期刊名称:Proceedings of the National Academy of Sciences
印刷版ISSN:0027-8424
电子版ISSN:1091-6490
出版年度:2022
卷号:119
期号:14
DOI:10.1073/pnas.2111786119
语种:English
出版社:The National Academy of Sciences of the United States of America
摘要:Significance
The current state-of-the-art mappings of cell types fall short regarding finely resolved subtypes of neural cells, especially γ-aminobutyric acidergic and glutamatergic subtypes. Most such maps compromise on either the number or specificity of unique cell types quantified in each study. Others only use qualitative validation for their maps and fail to address whether gene subset selection is necessary for optimal maps. The Matrix Inversion and Subset Selection pipeline uses publicly available in situ hybridization and single-cell RNA sequencing gene expression data to infer cell-type distributions to map diverse cell types across the murine brain. Most importantly, we demonstrate that data-driven feature selection is necessary to arrive at quantitatively optimal cell-type maps using inversion-, deconvolution-, and correlation-based mapping approaches.

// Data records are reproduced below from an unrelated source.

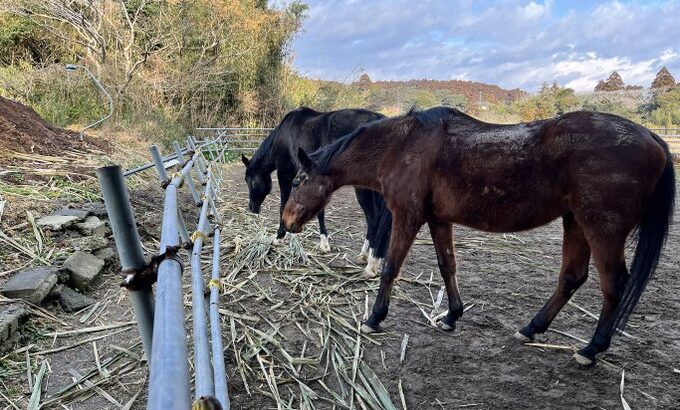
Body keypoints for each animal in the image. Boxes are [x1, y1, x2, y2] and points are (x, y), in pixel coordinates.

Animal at [282, 107, 676, 364]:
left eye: (299, 181)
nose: (286, 222)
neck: (403, 146)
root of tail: (652, 138)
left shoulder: (407, 217)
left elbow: (391, 268)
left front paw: (375, 318)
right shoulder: (437, 220)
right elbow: (447, 267)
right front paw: (451, 316)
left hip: (602, 230)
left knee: (614, 285)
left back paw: (591, 349)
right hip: (575, 223)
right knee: (571, 278)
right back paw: (532, 328)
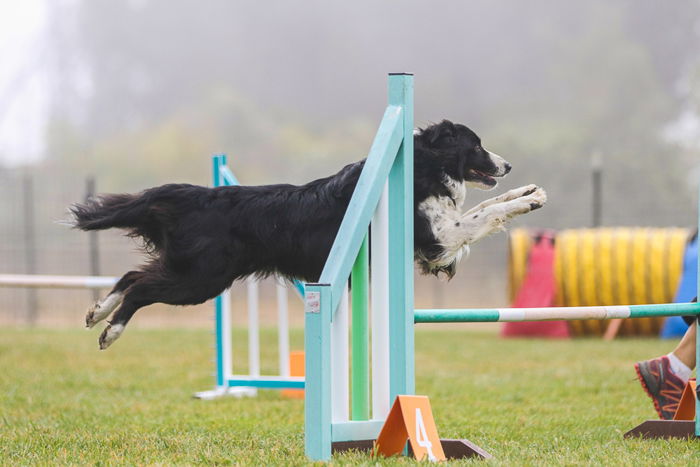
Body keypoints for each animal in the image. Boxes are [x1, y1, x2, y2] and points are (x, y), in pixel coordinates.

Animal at [74, 120, 548, 348]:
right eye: (476, 145)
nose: (508, 166)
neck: (422, 164)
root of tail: (195, 195)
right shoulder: (438, 240)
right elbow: (486, 213)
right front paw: (526, 199)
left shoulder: (442, 235)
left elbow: (485, 207)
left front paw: (530, 191)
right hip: (201, 279)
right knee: (141, 287)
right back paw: (109, 331)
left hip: (192, 272)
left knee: (133, 276)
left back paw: (97, 311)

The advent of increasingly sophisticated imaging platforms has allowed for the visualization of the murine nervous system at single-cell resolution. However, current experimental approaches have not yet produced whole-brain maps of a comprehensive set of neuronal and nonneuronal types that approaches the cellular diversity of the mammalian cortex. Here, we aim to fill in this gap in knowledge with an open-source computational pipeline, Matrix Inversion and Subset Selection (MISS), that can infer quantitatively validated distributions of diverse collections of neural cell types at 200-μm resolution using a combination of single-cell RNA sequencing (RNAseq) and in situ hybridization datasets. We rigorously demonstrate the accuracy of MISS against literature expectations. Importantly, we show that gene subset selection, a procedure by which we filter out low-information genes prior to performing deconvolution, is a critical preprocessing step that distinguishes MISS from its predecessors and facilitates the production of cell-type maps with significantly higher accuracy. We also show that MISS is generalizable by generating high-quality cell-type maps from a second independently curated single-cell RNAseq dataset. Together, our results illustrate the viability of computational approaches for determining the spatial distributions of a wide variety of cell types from genetic data alone.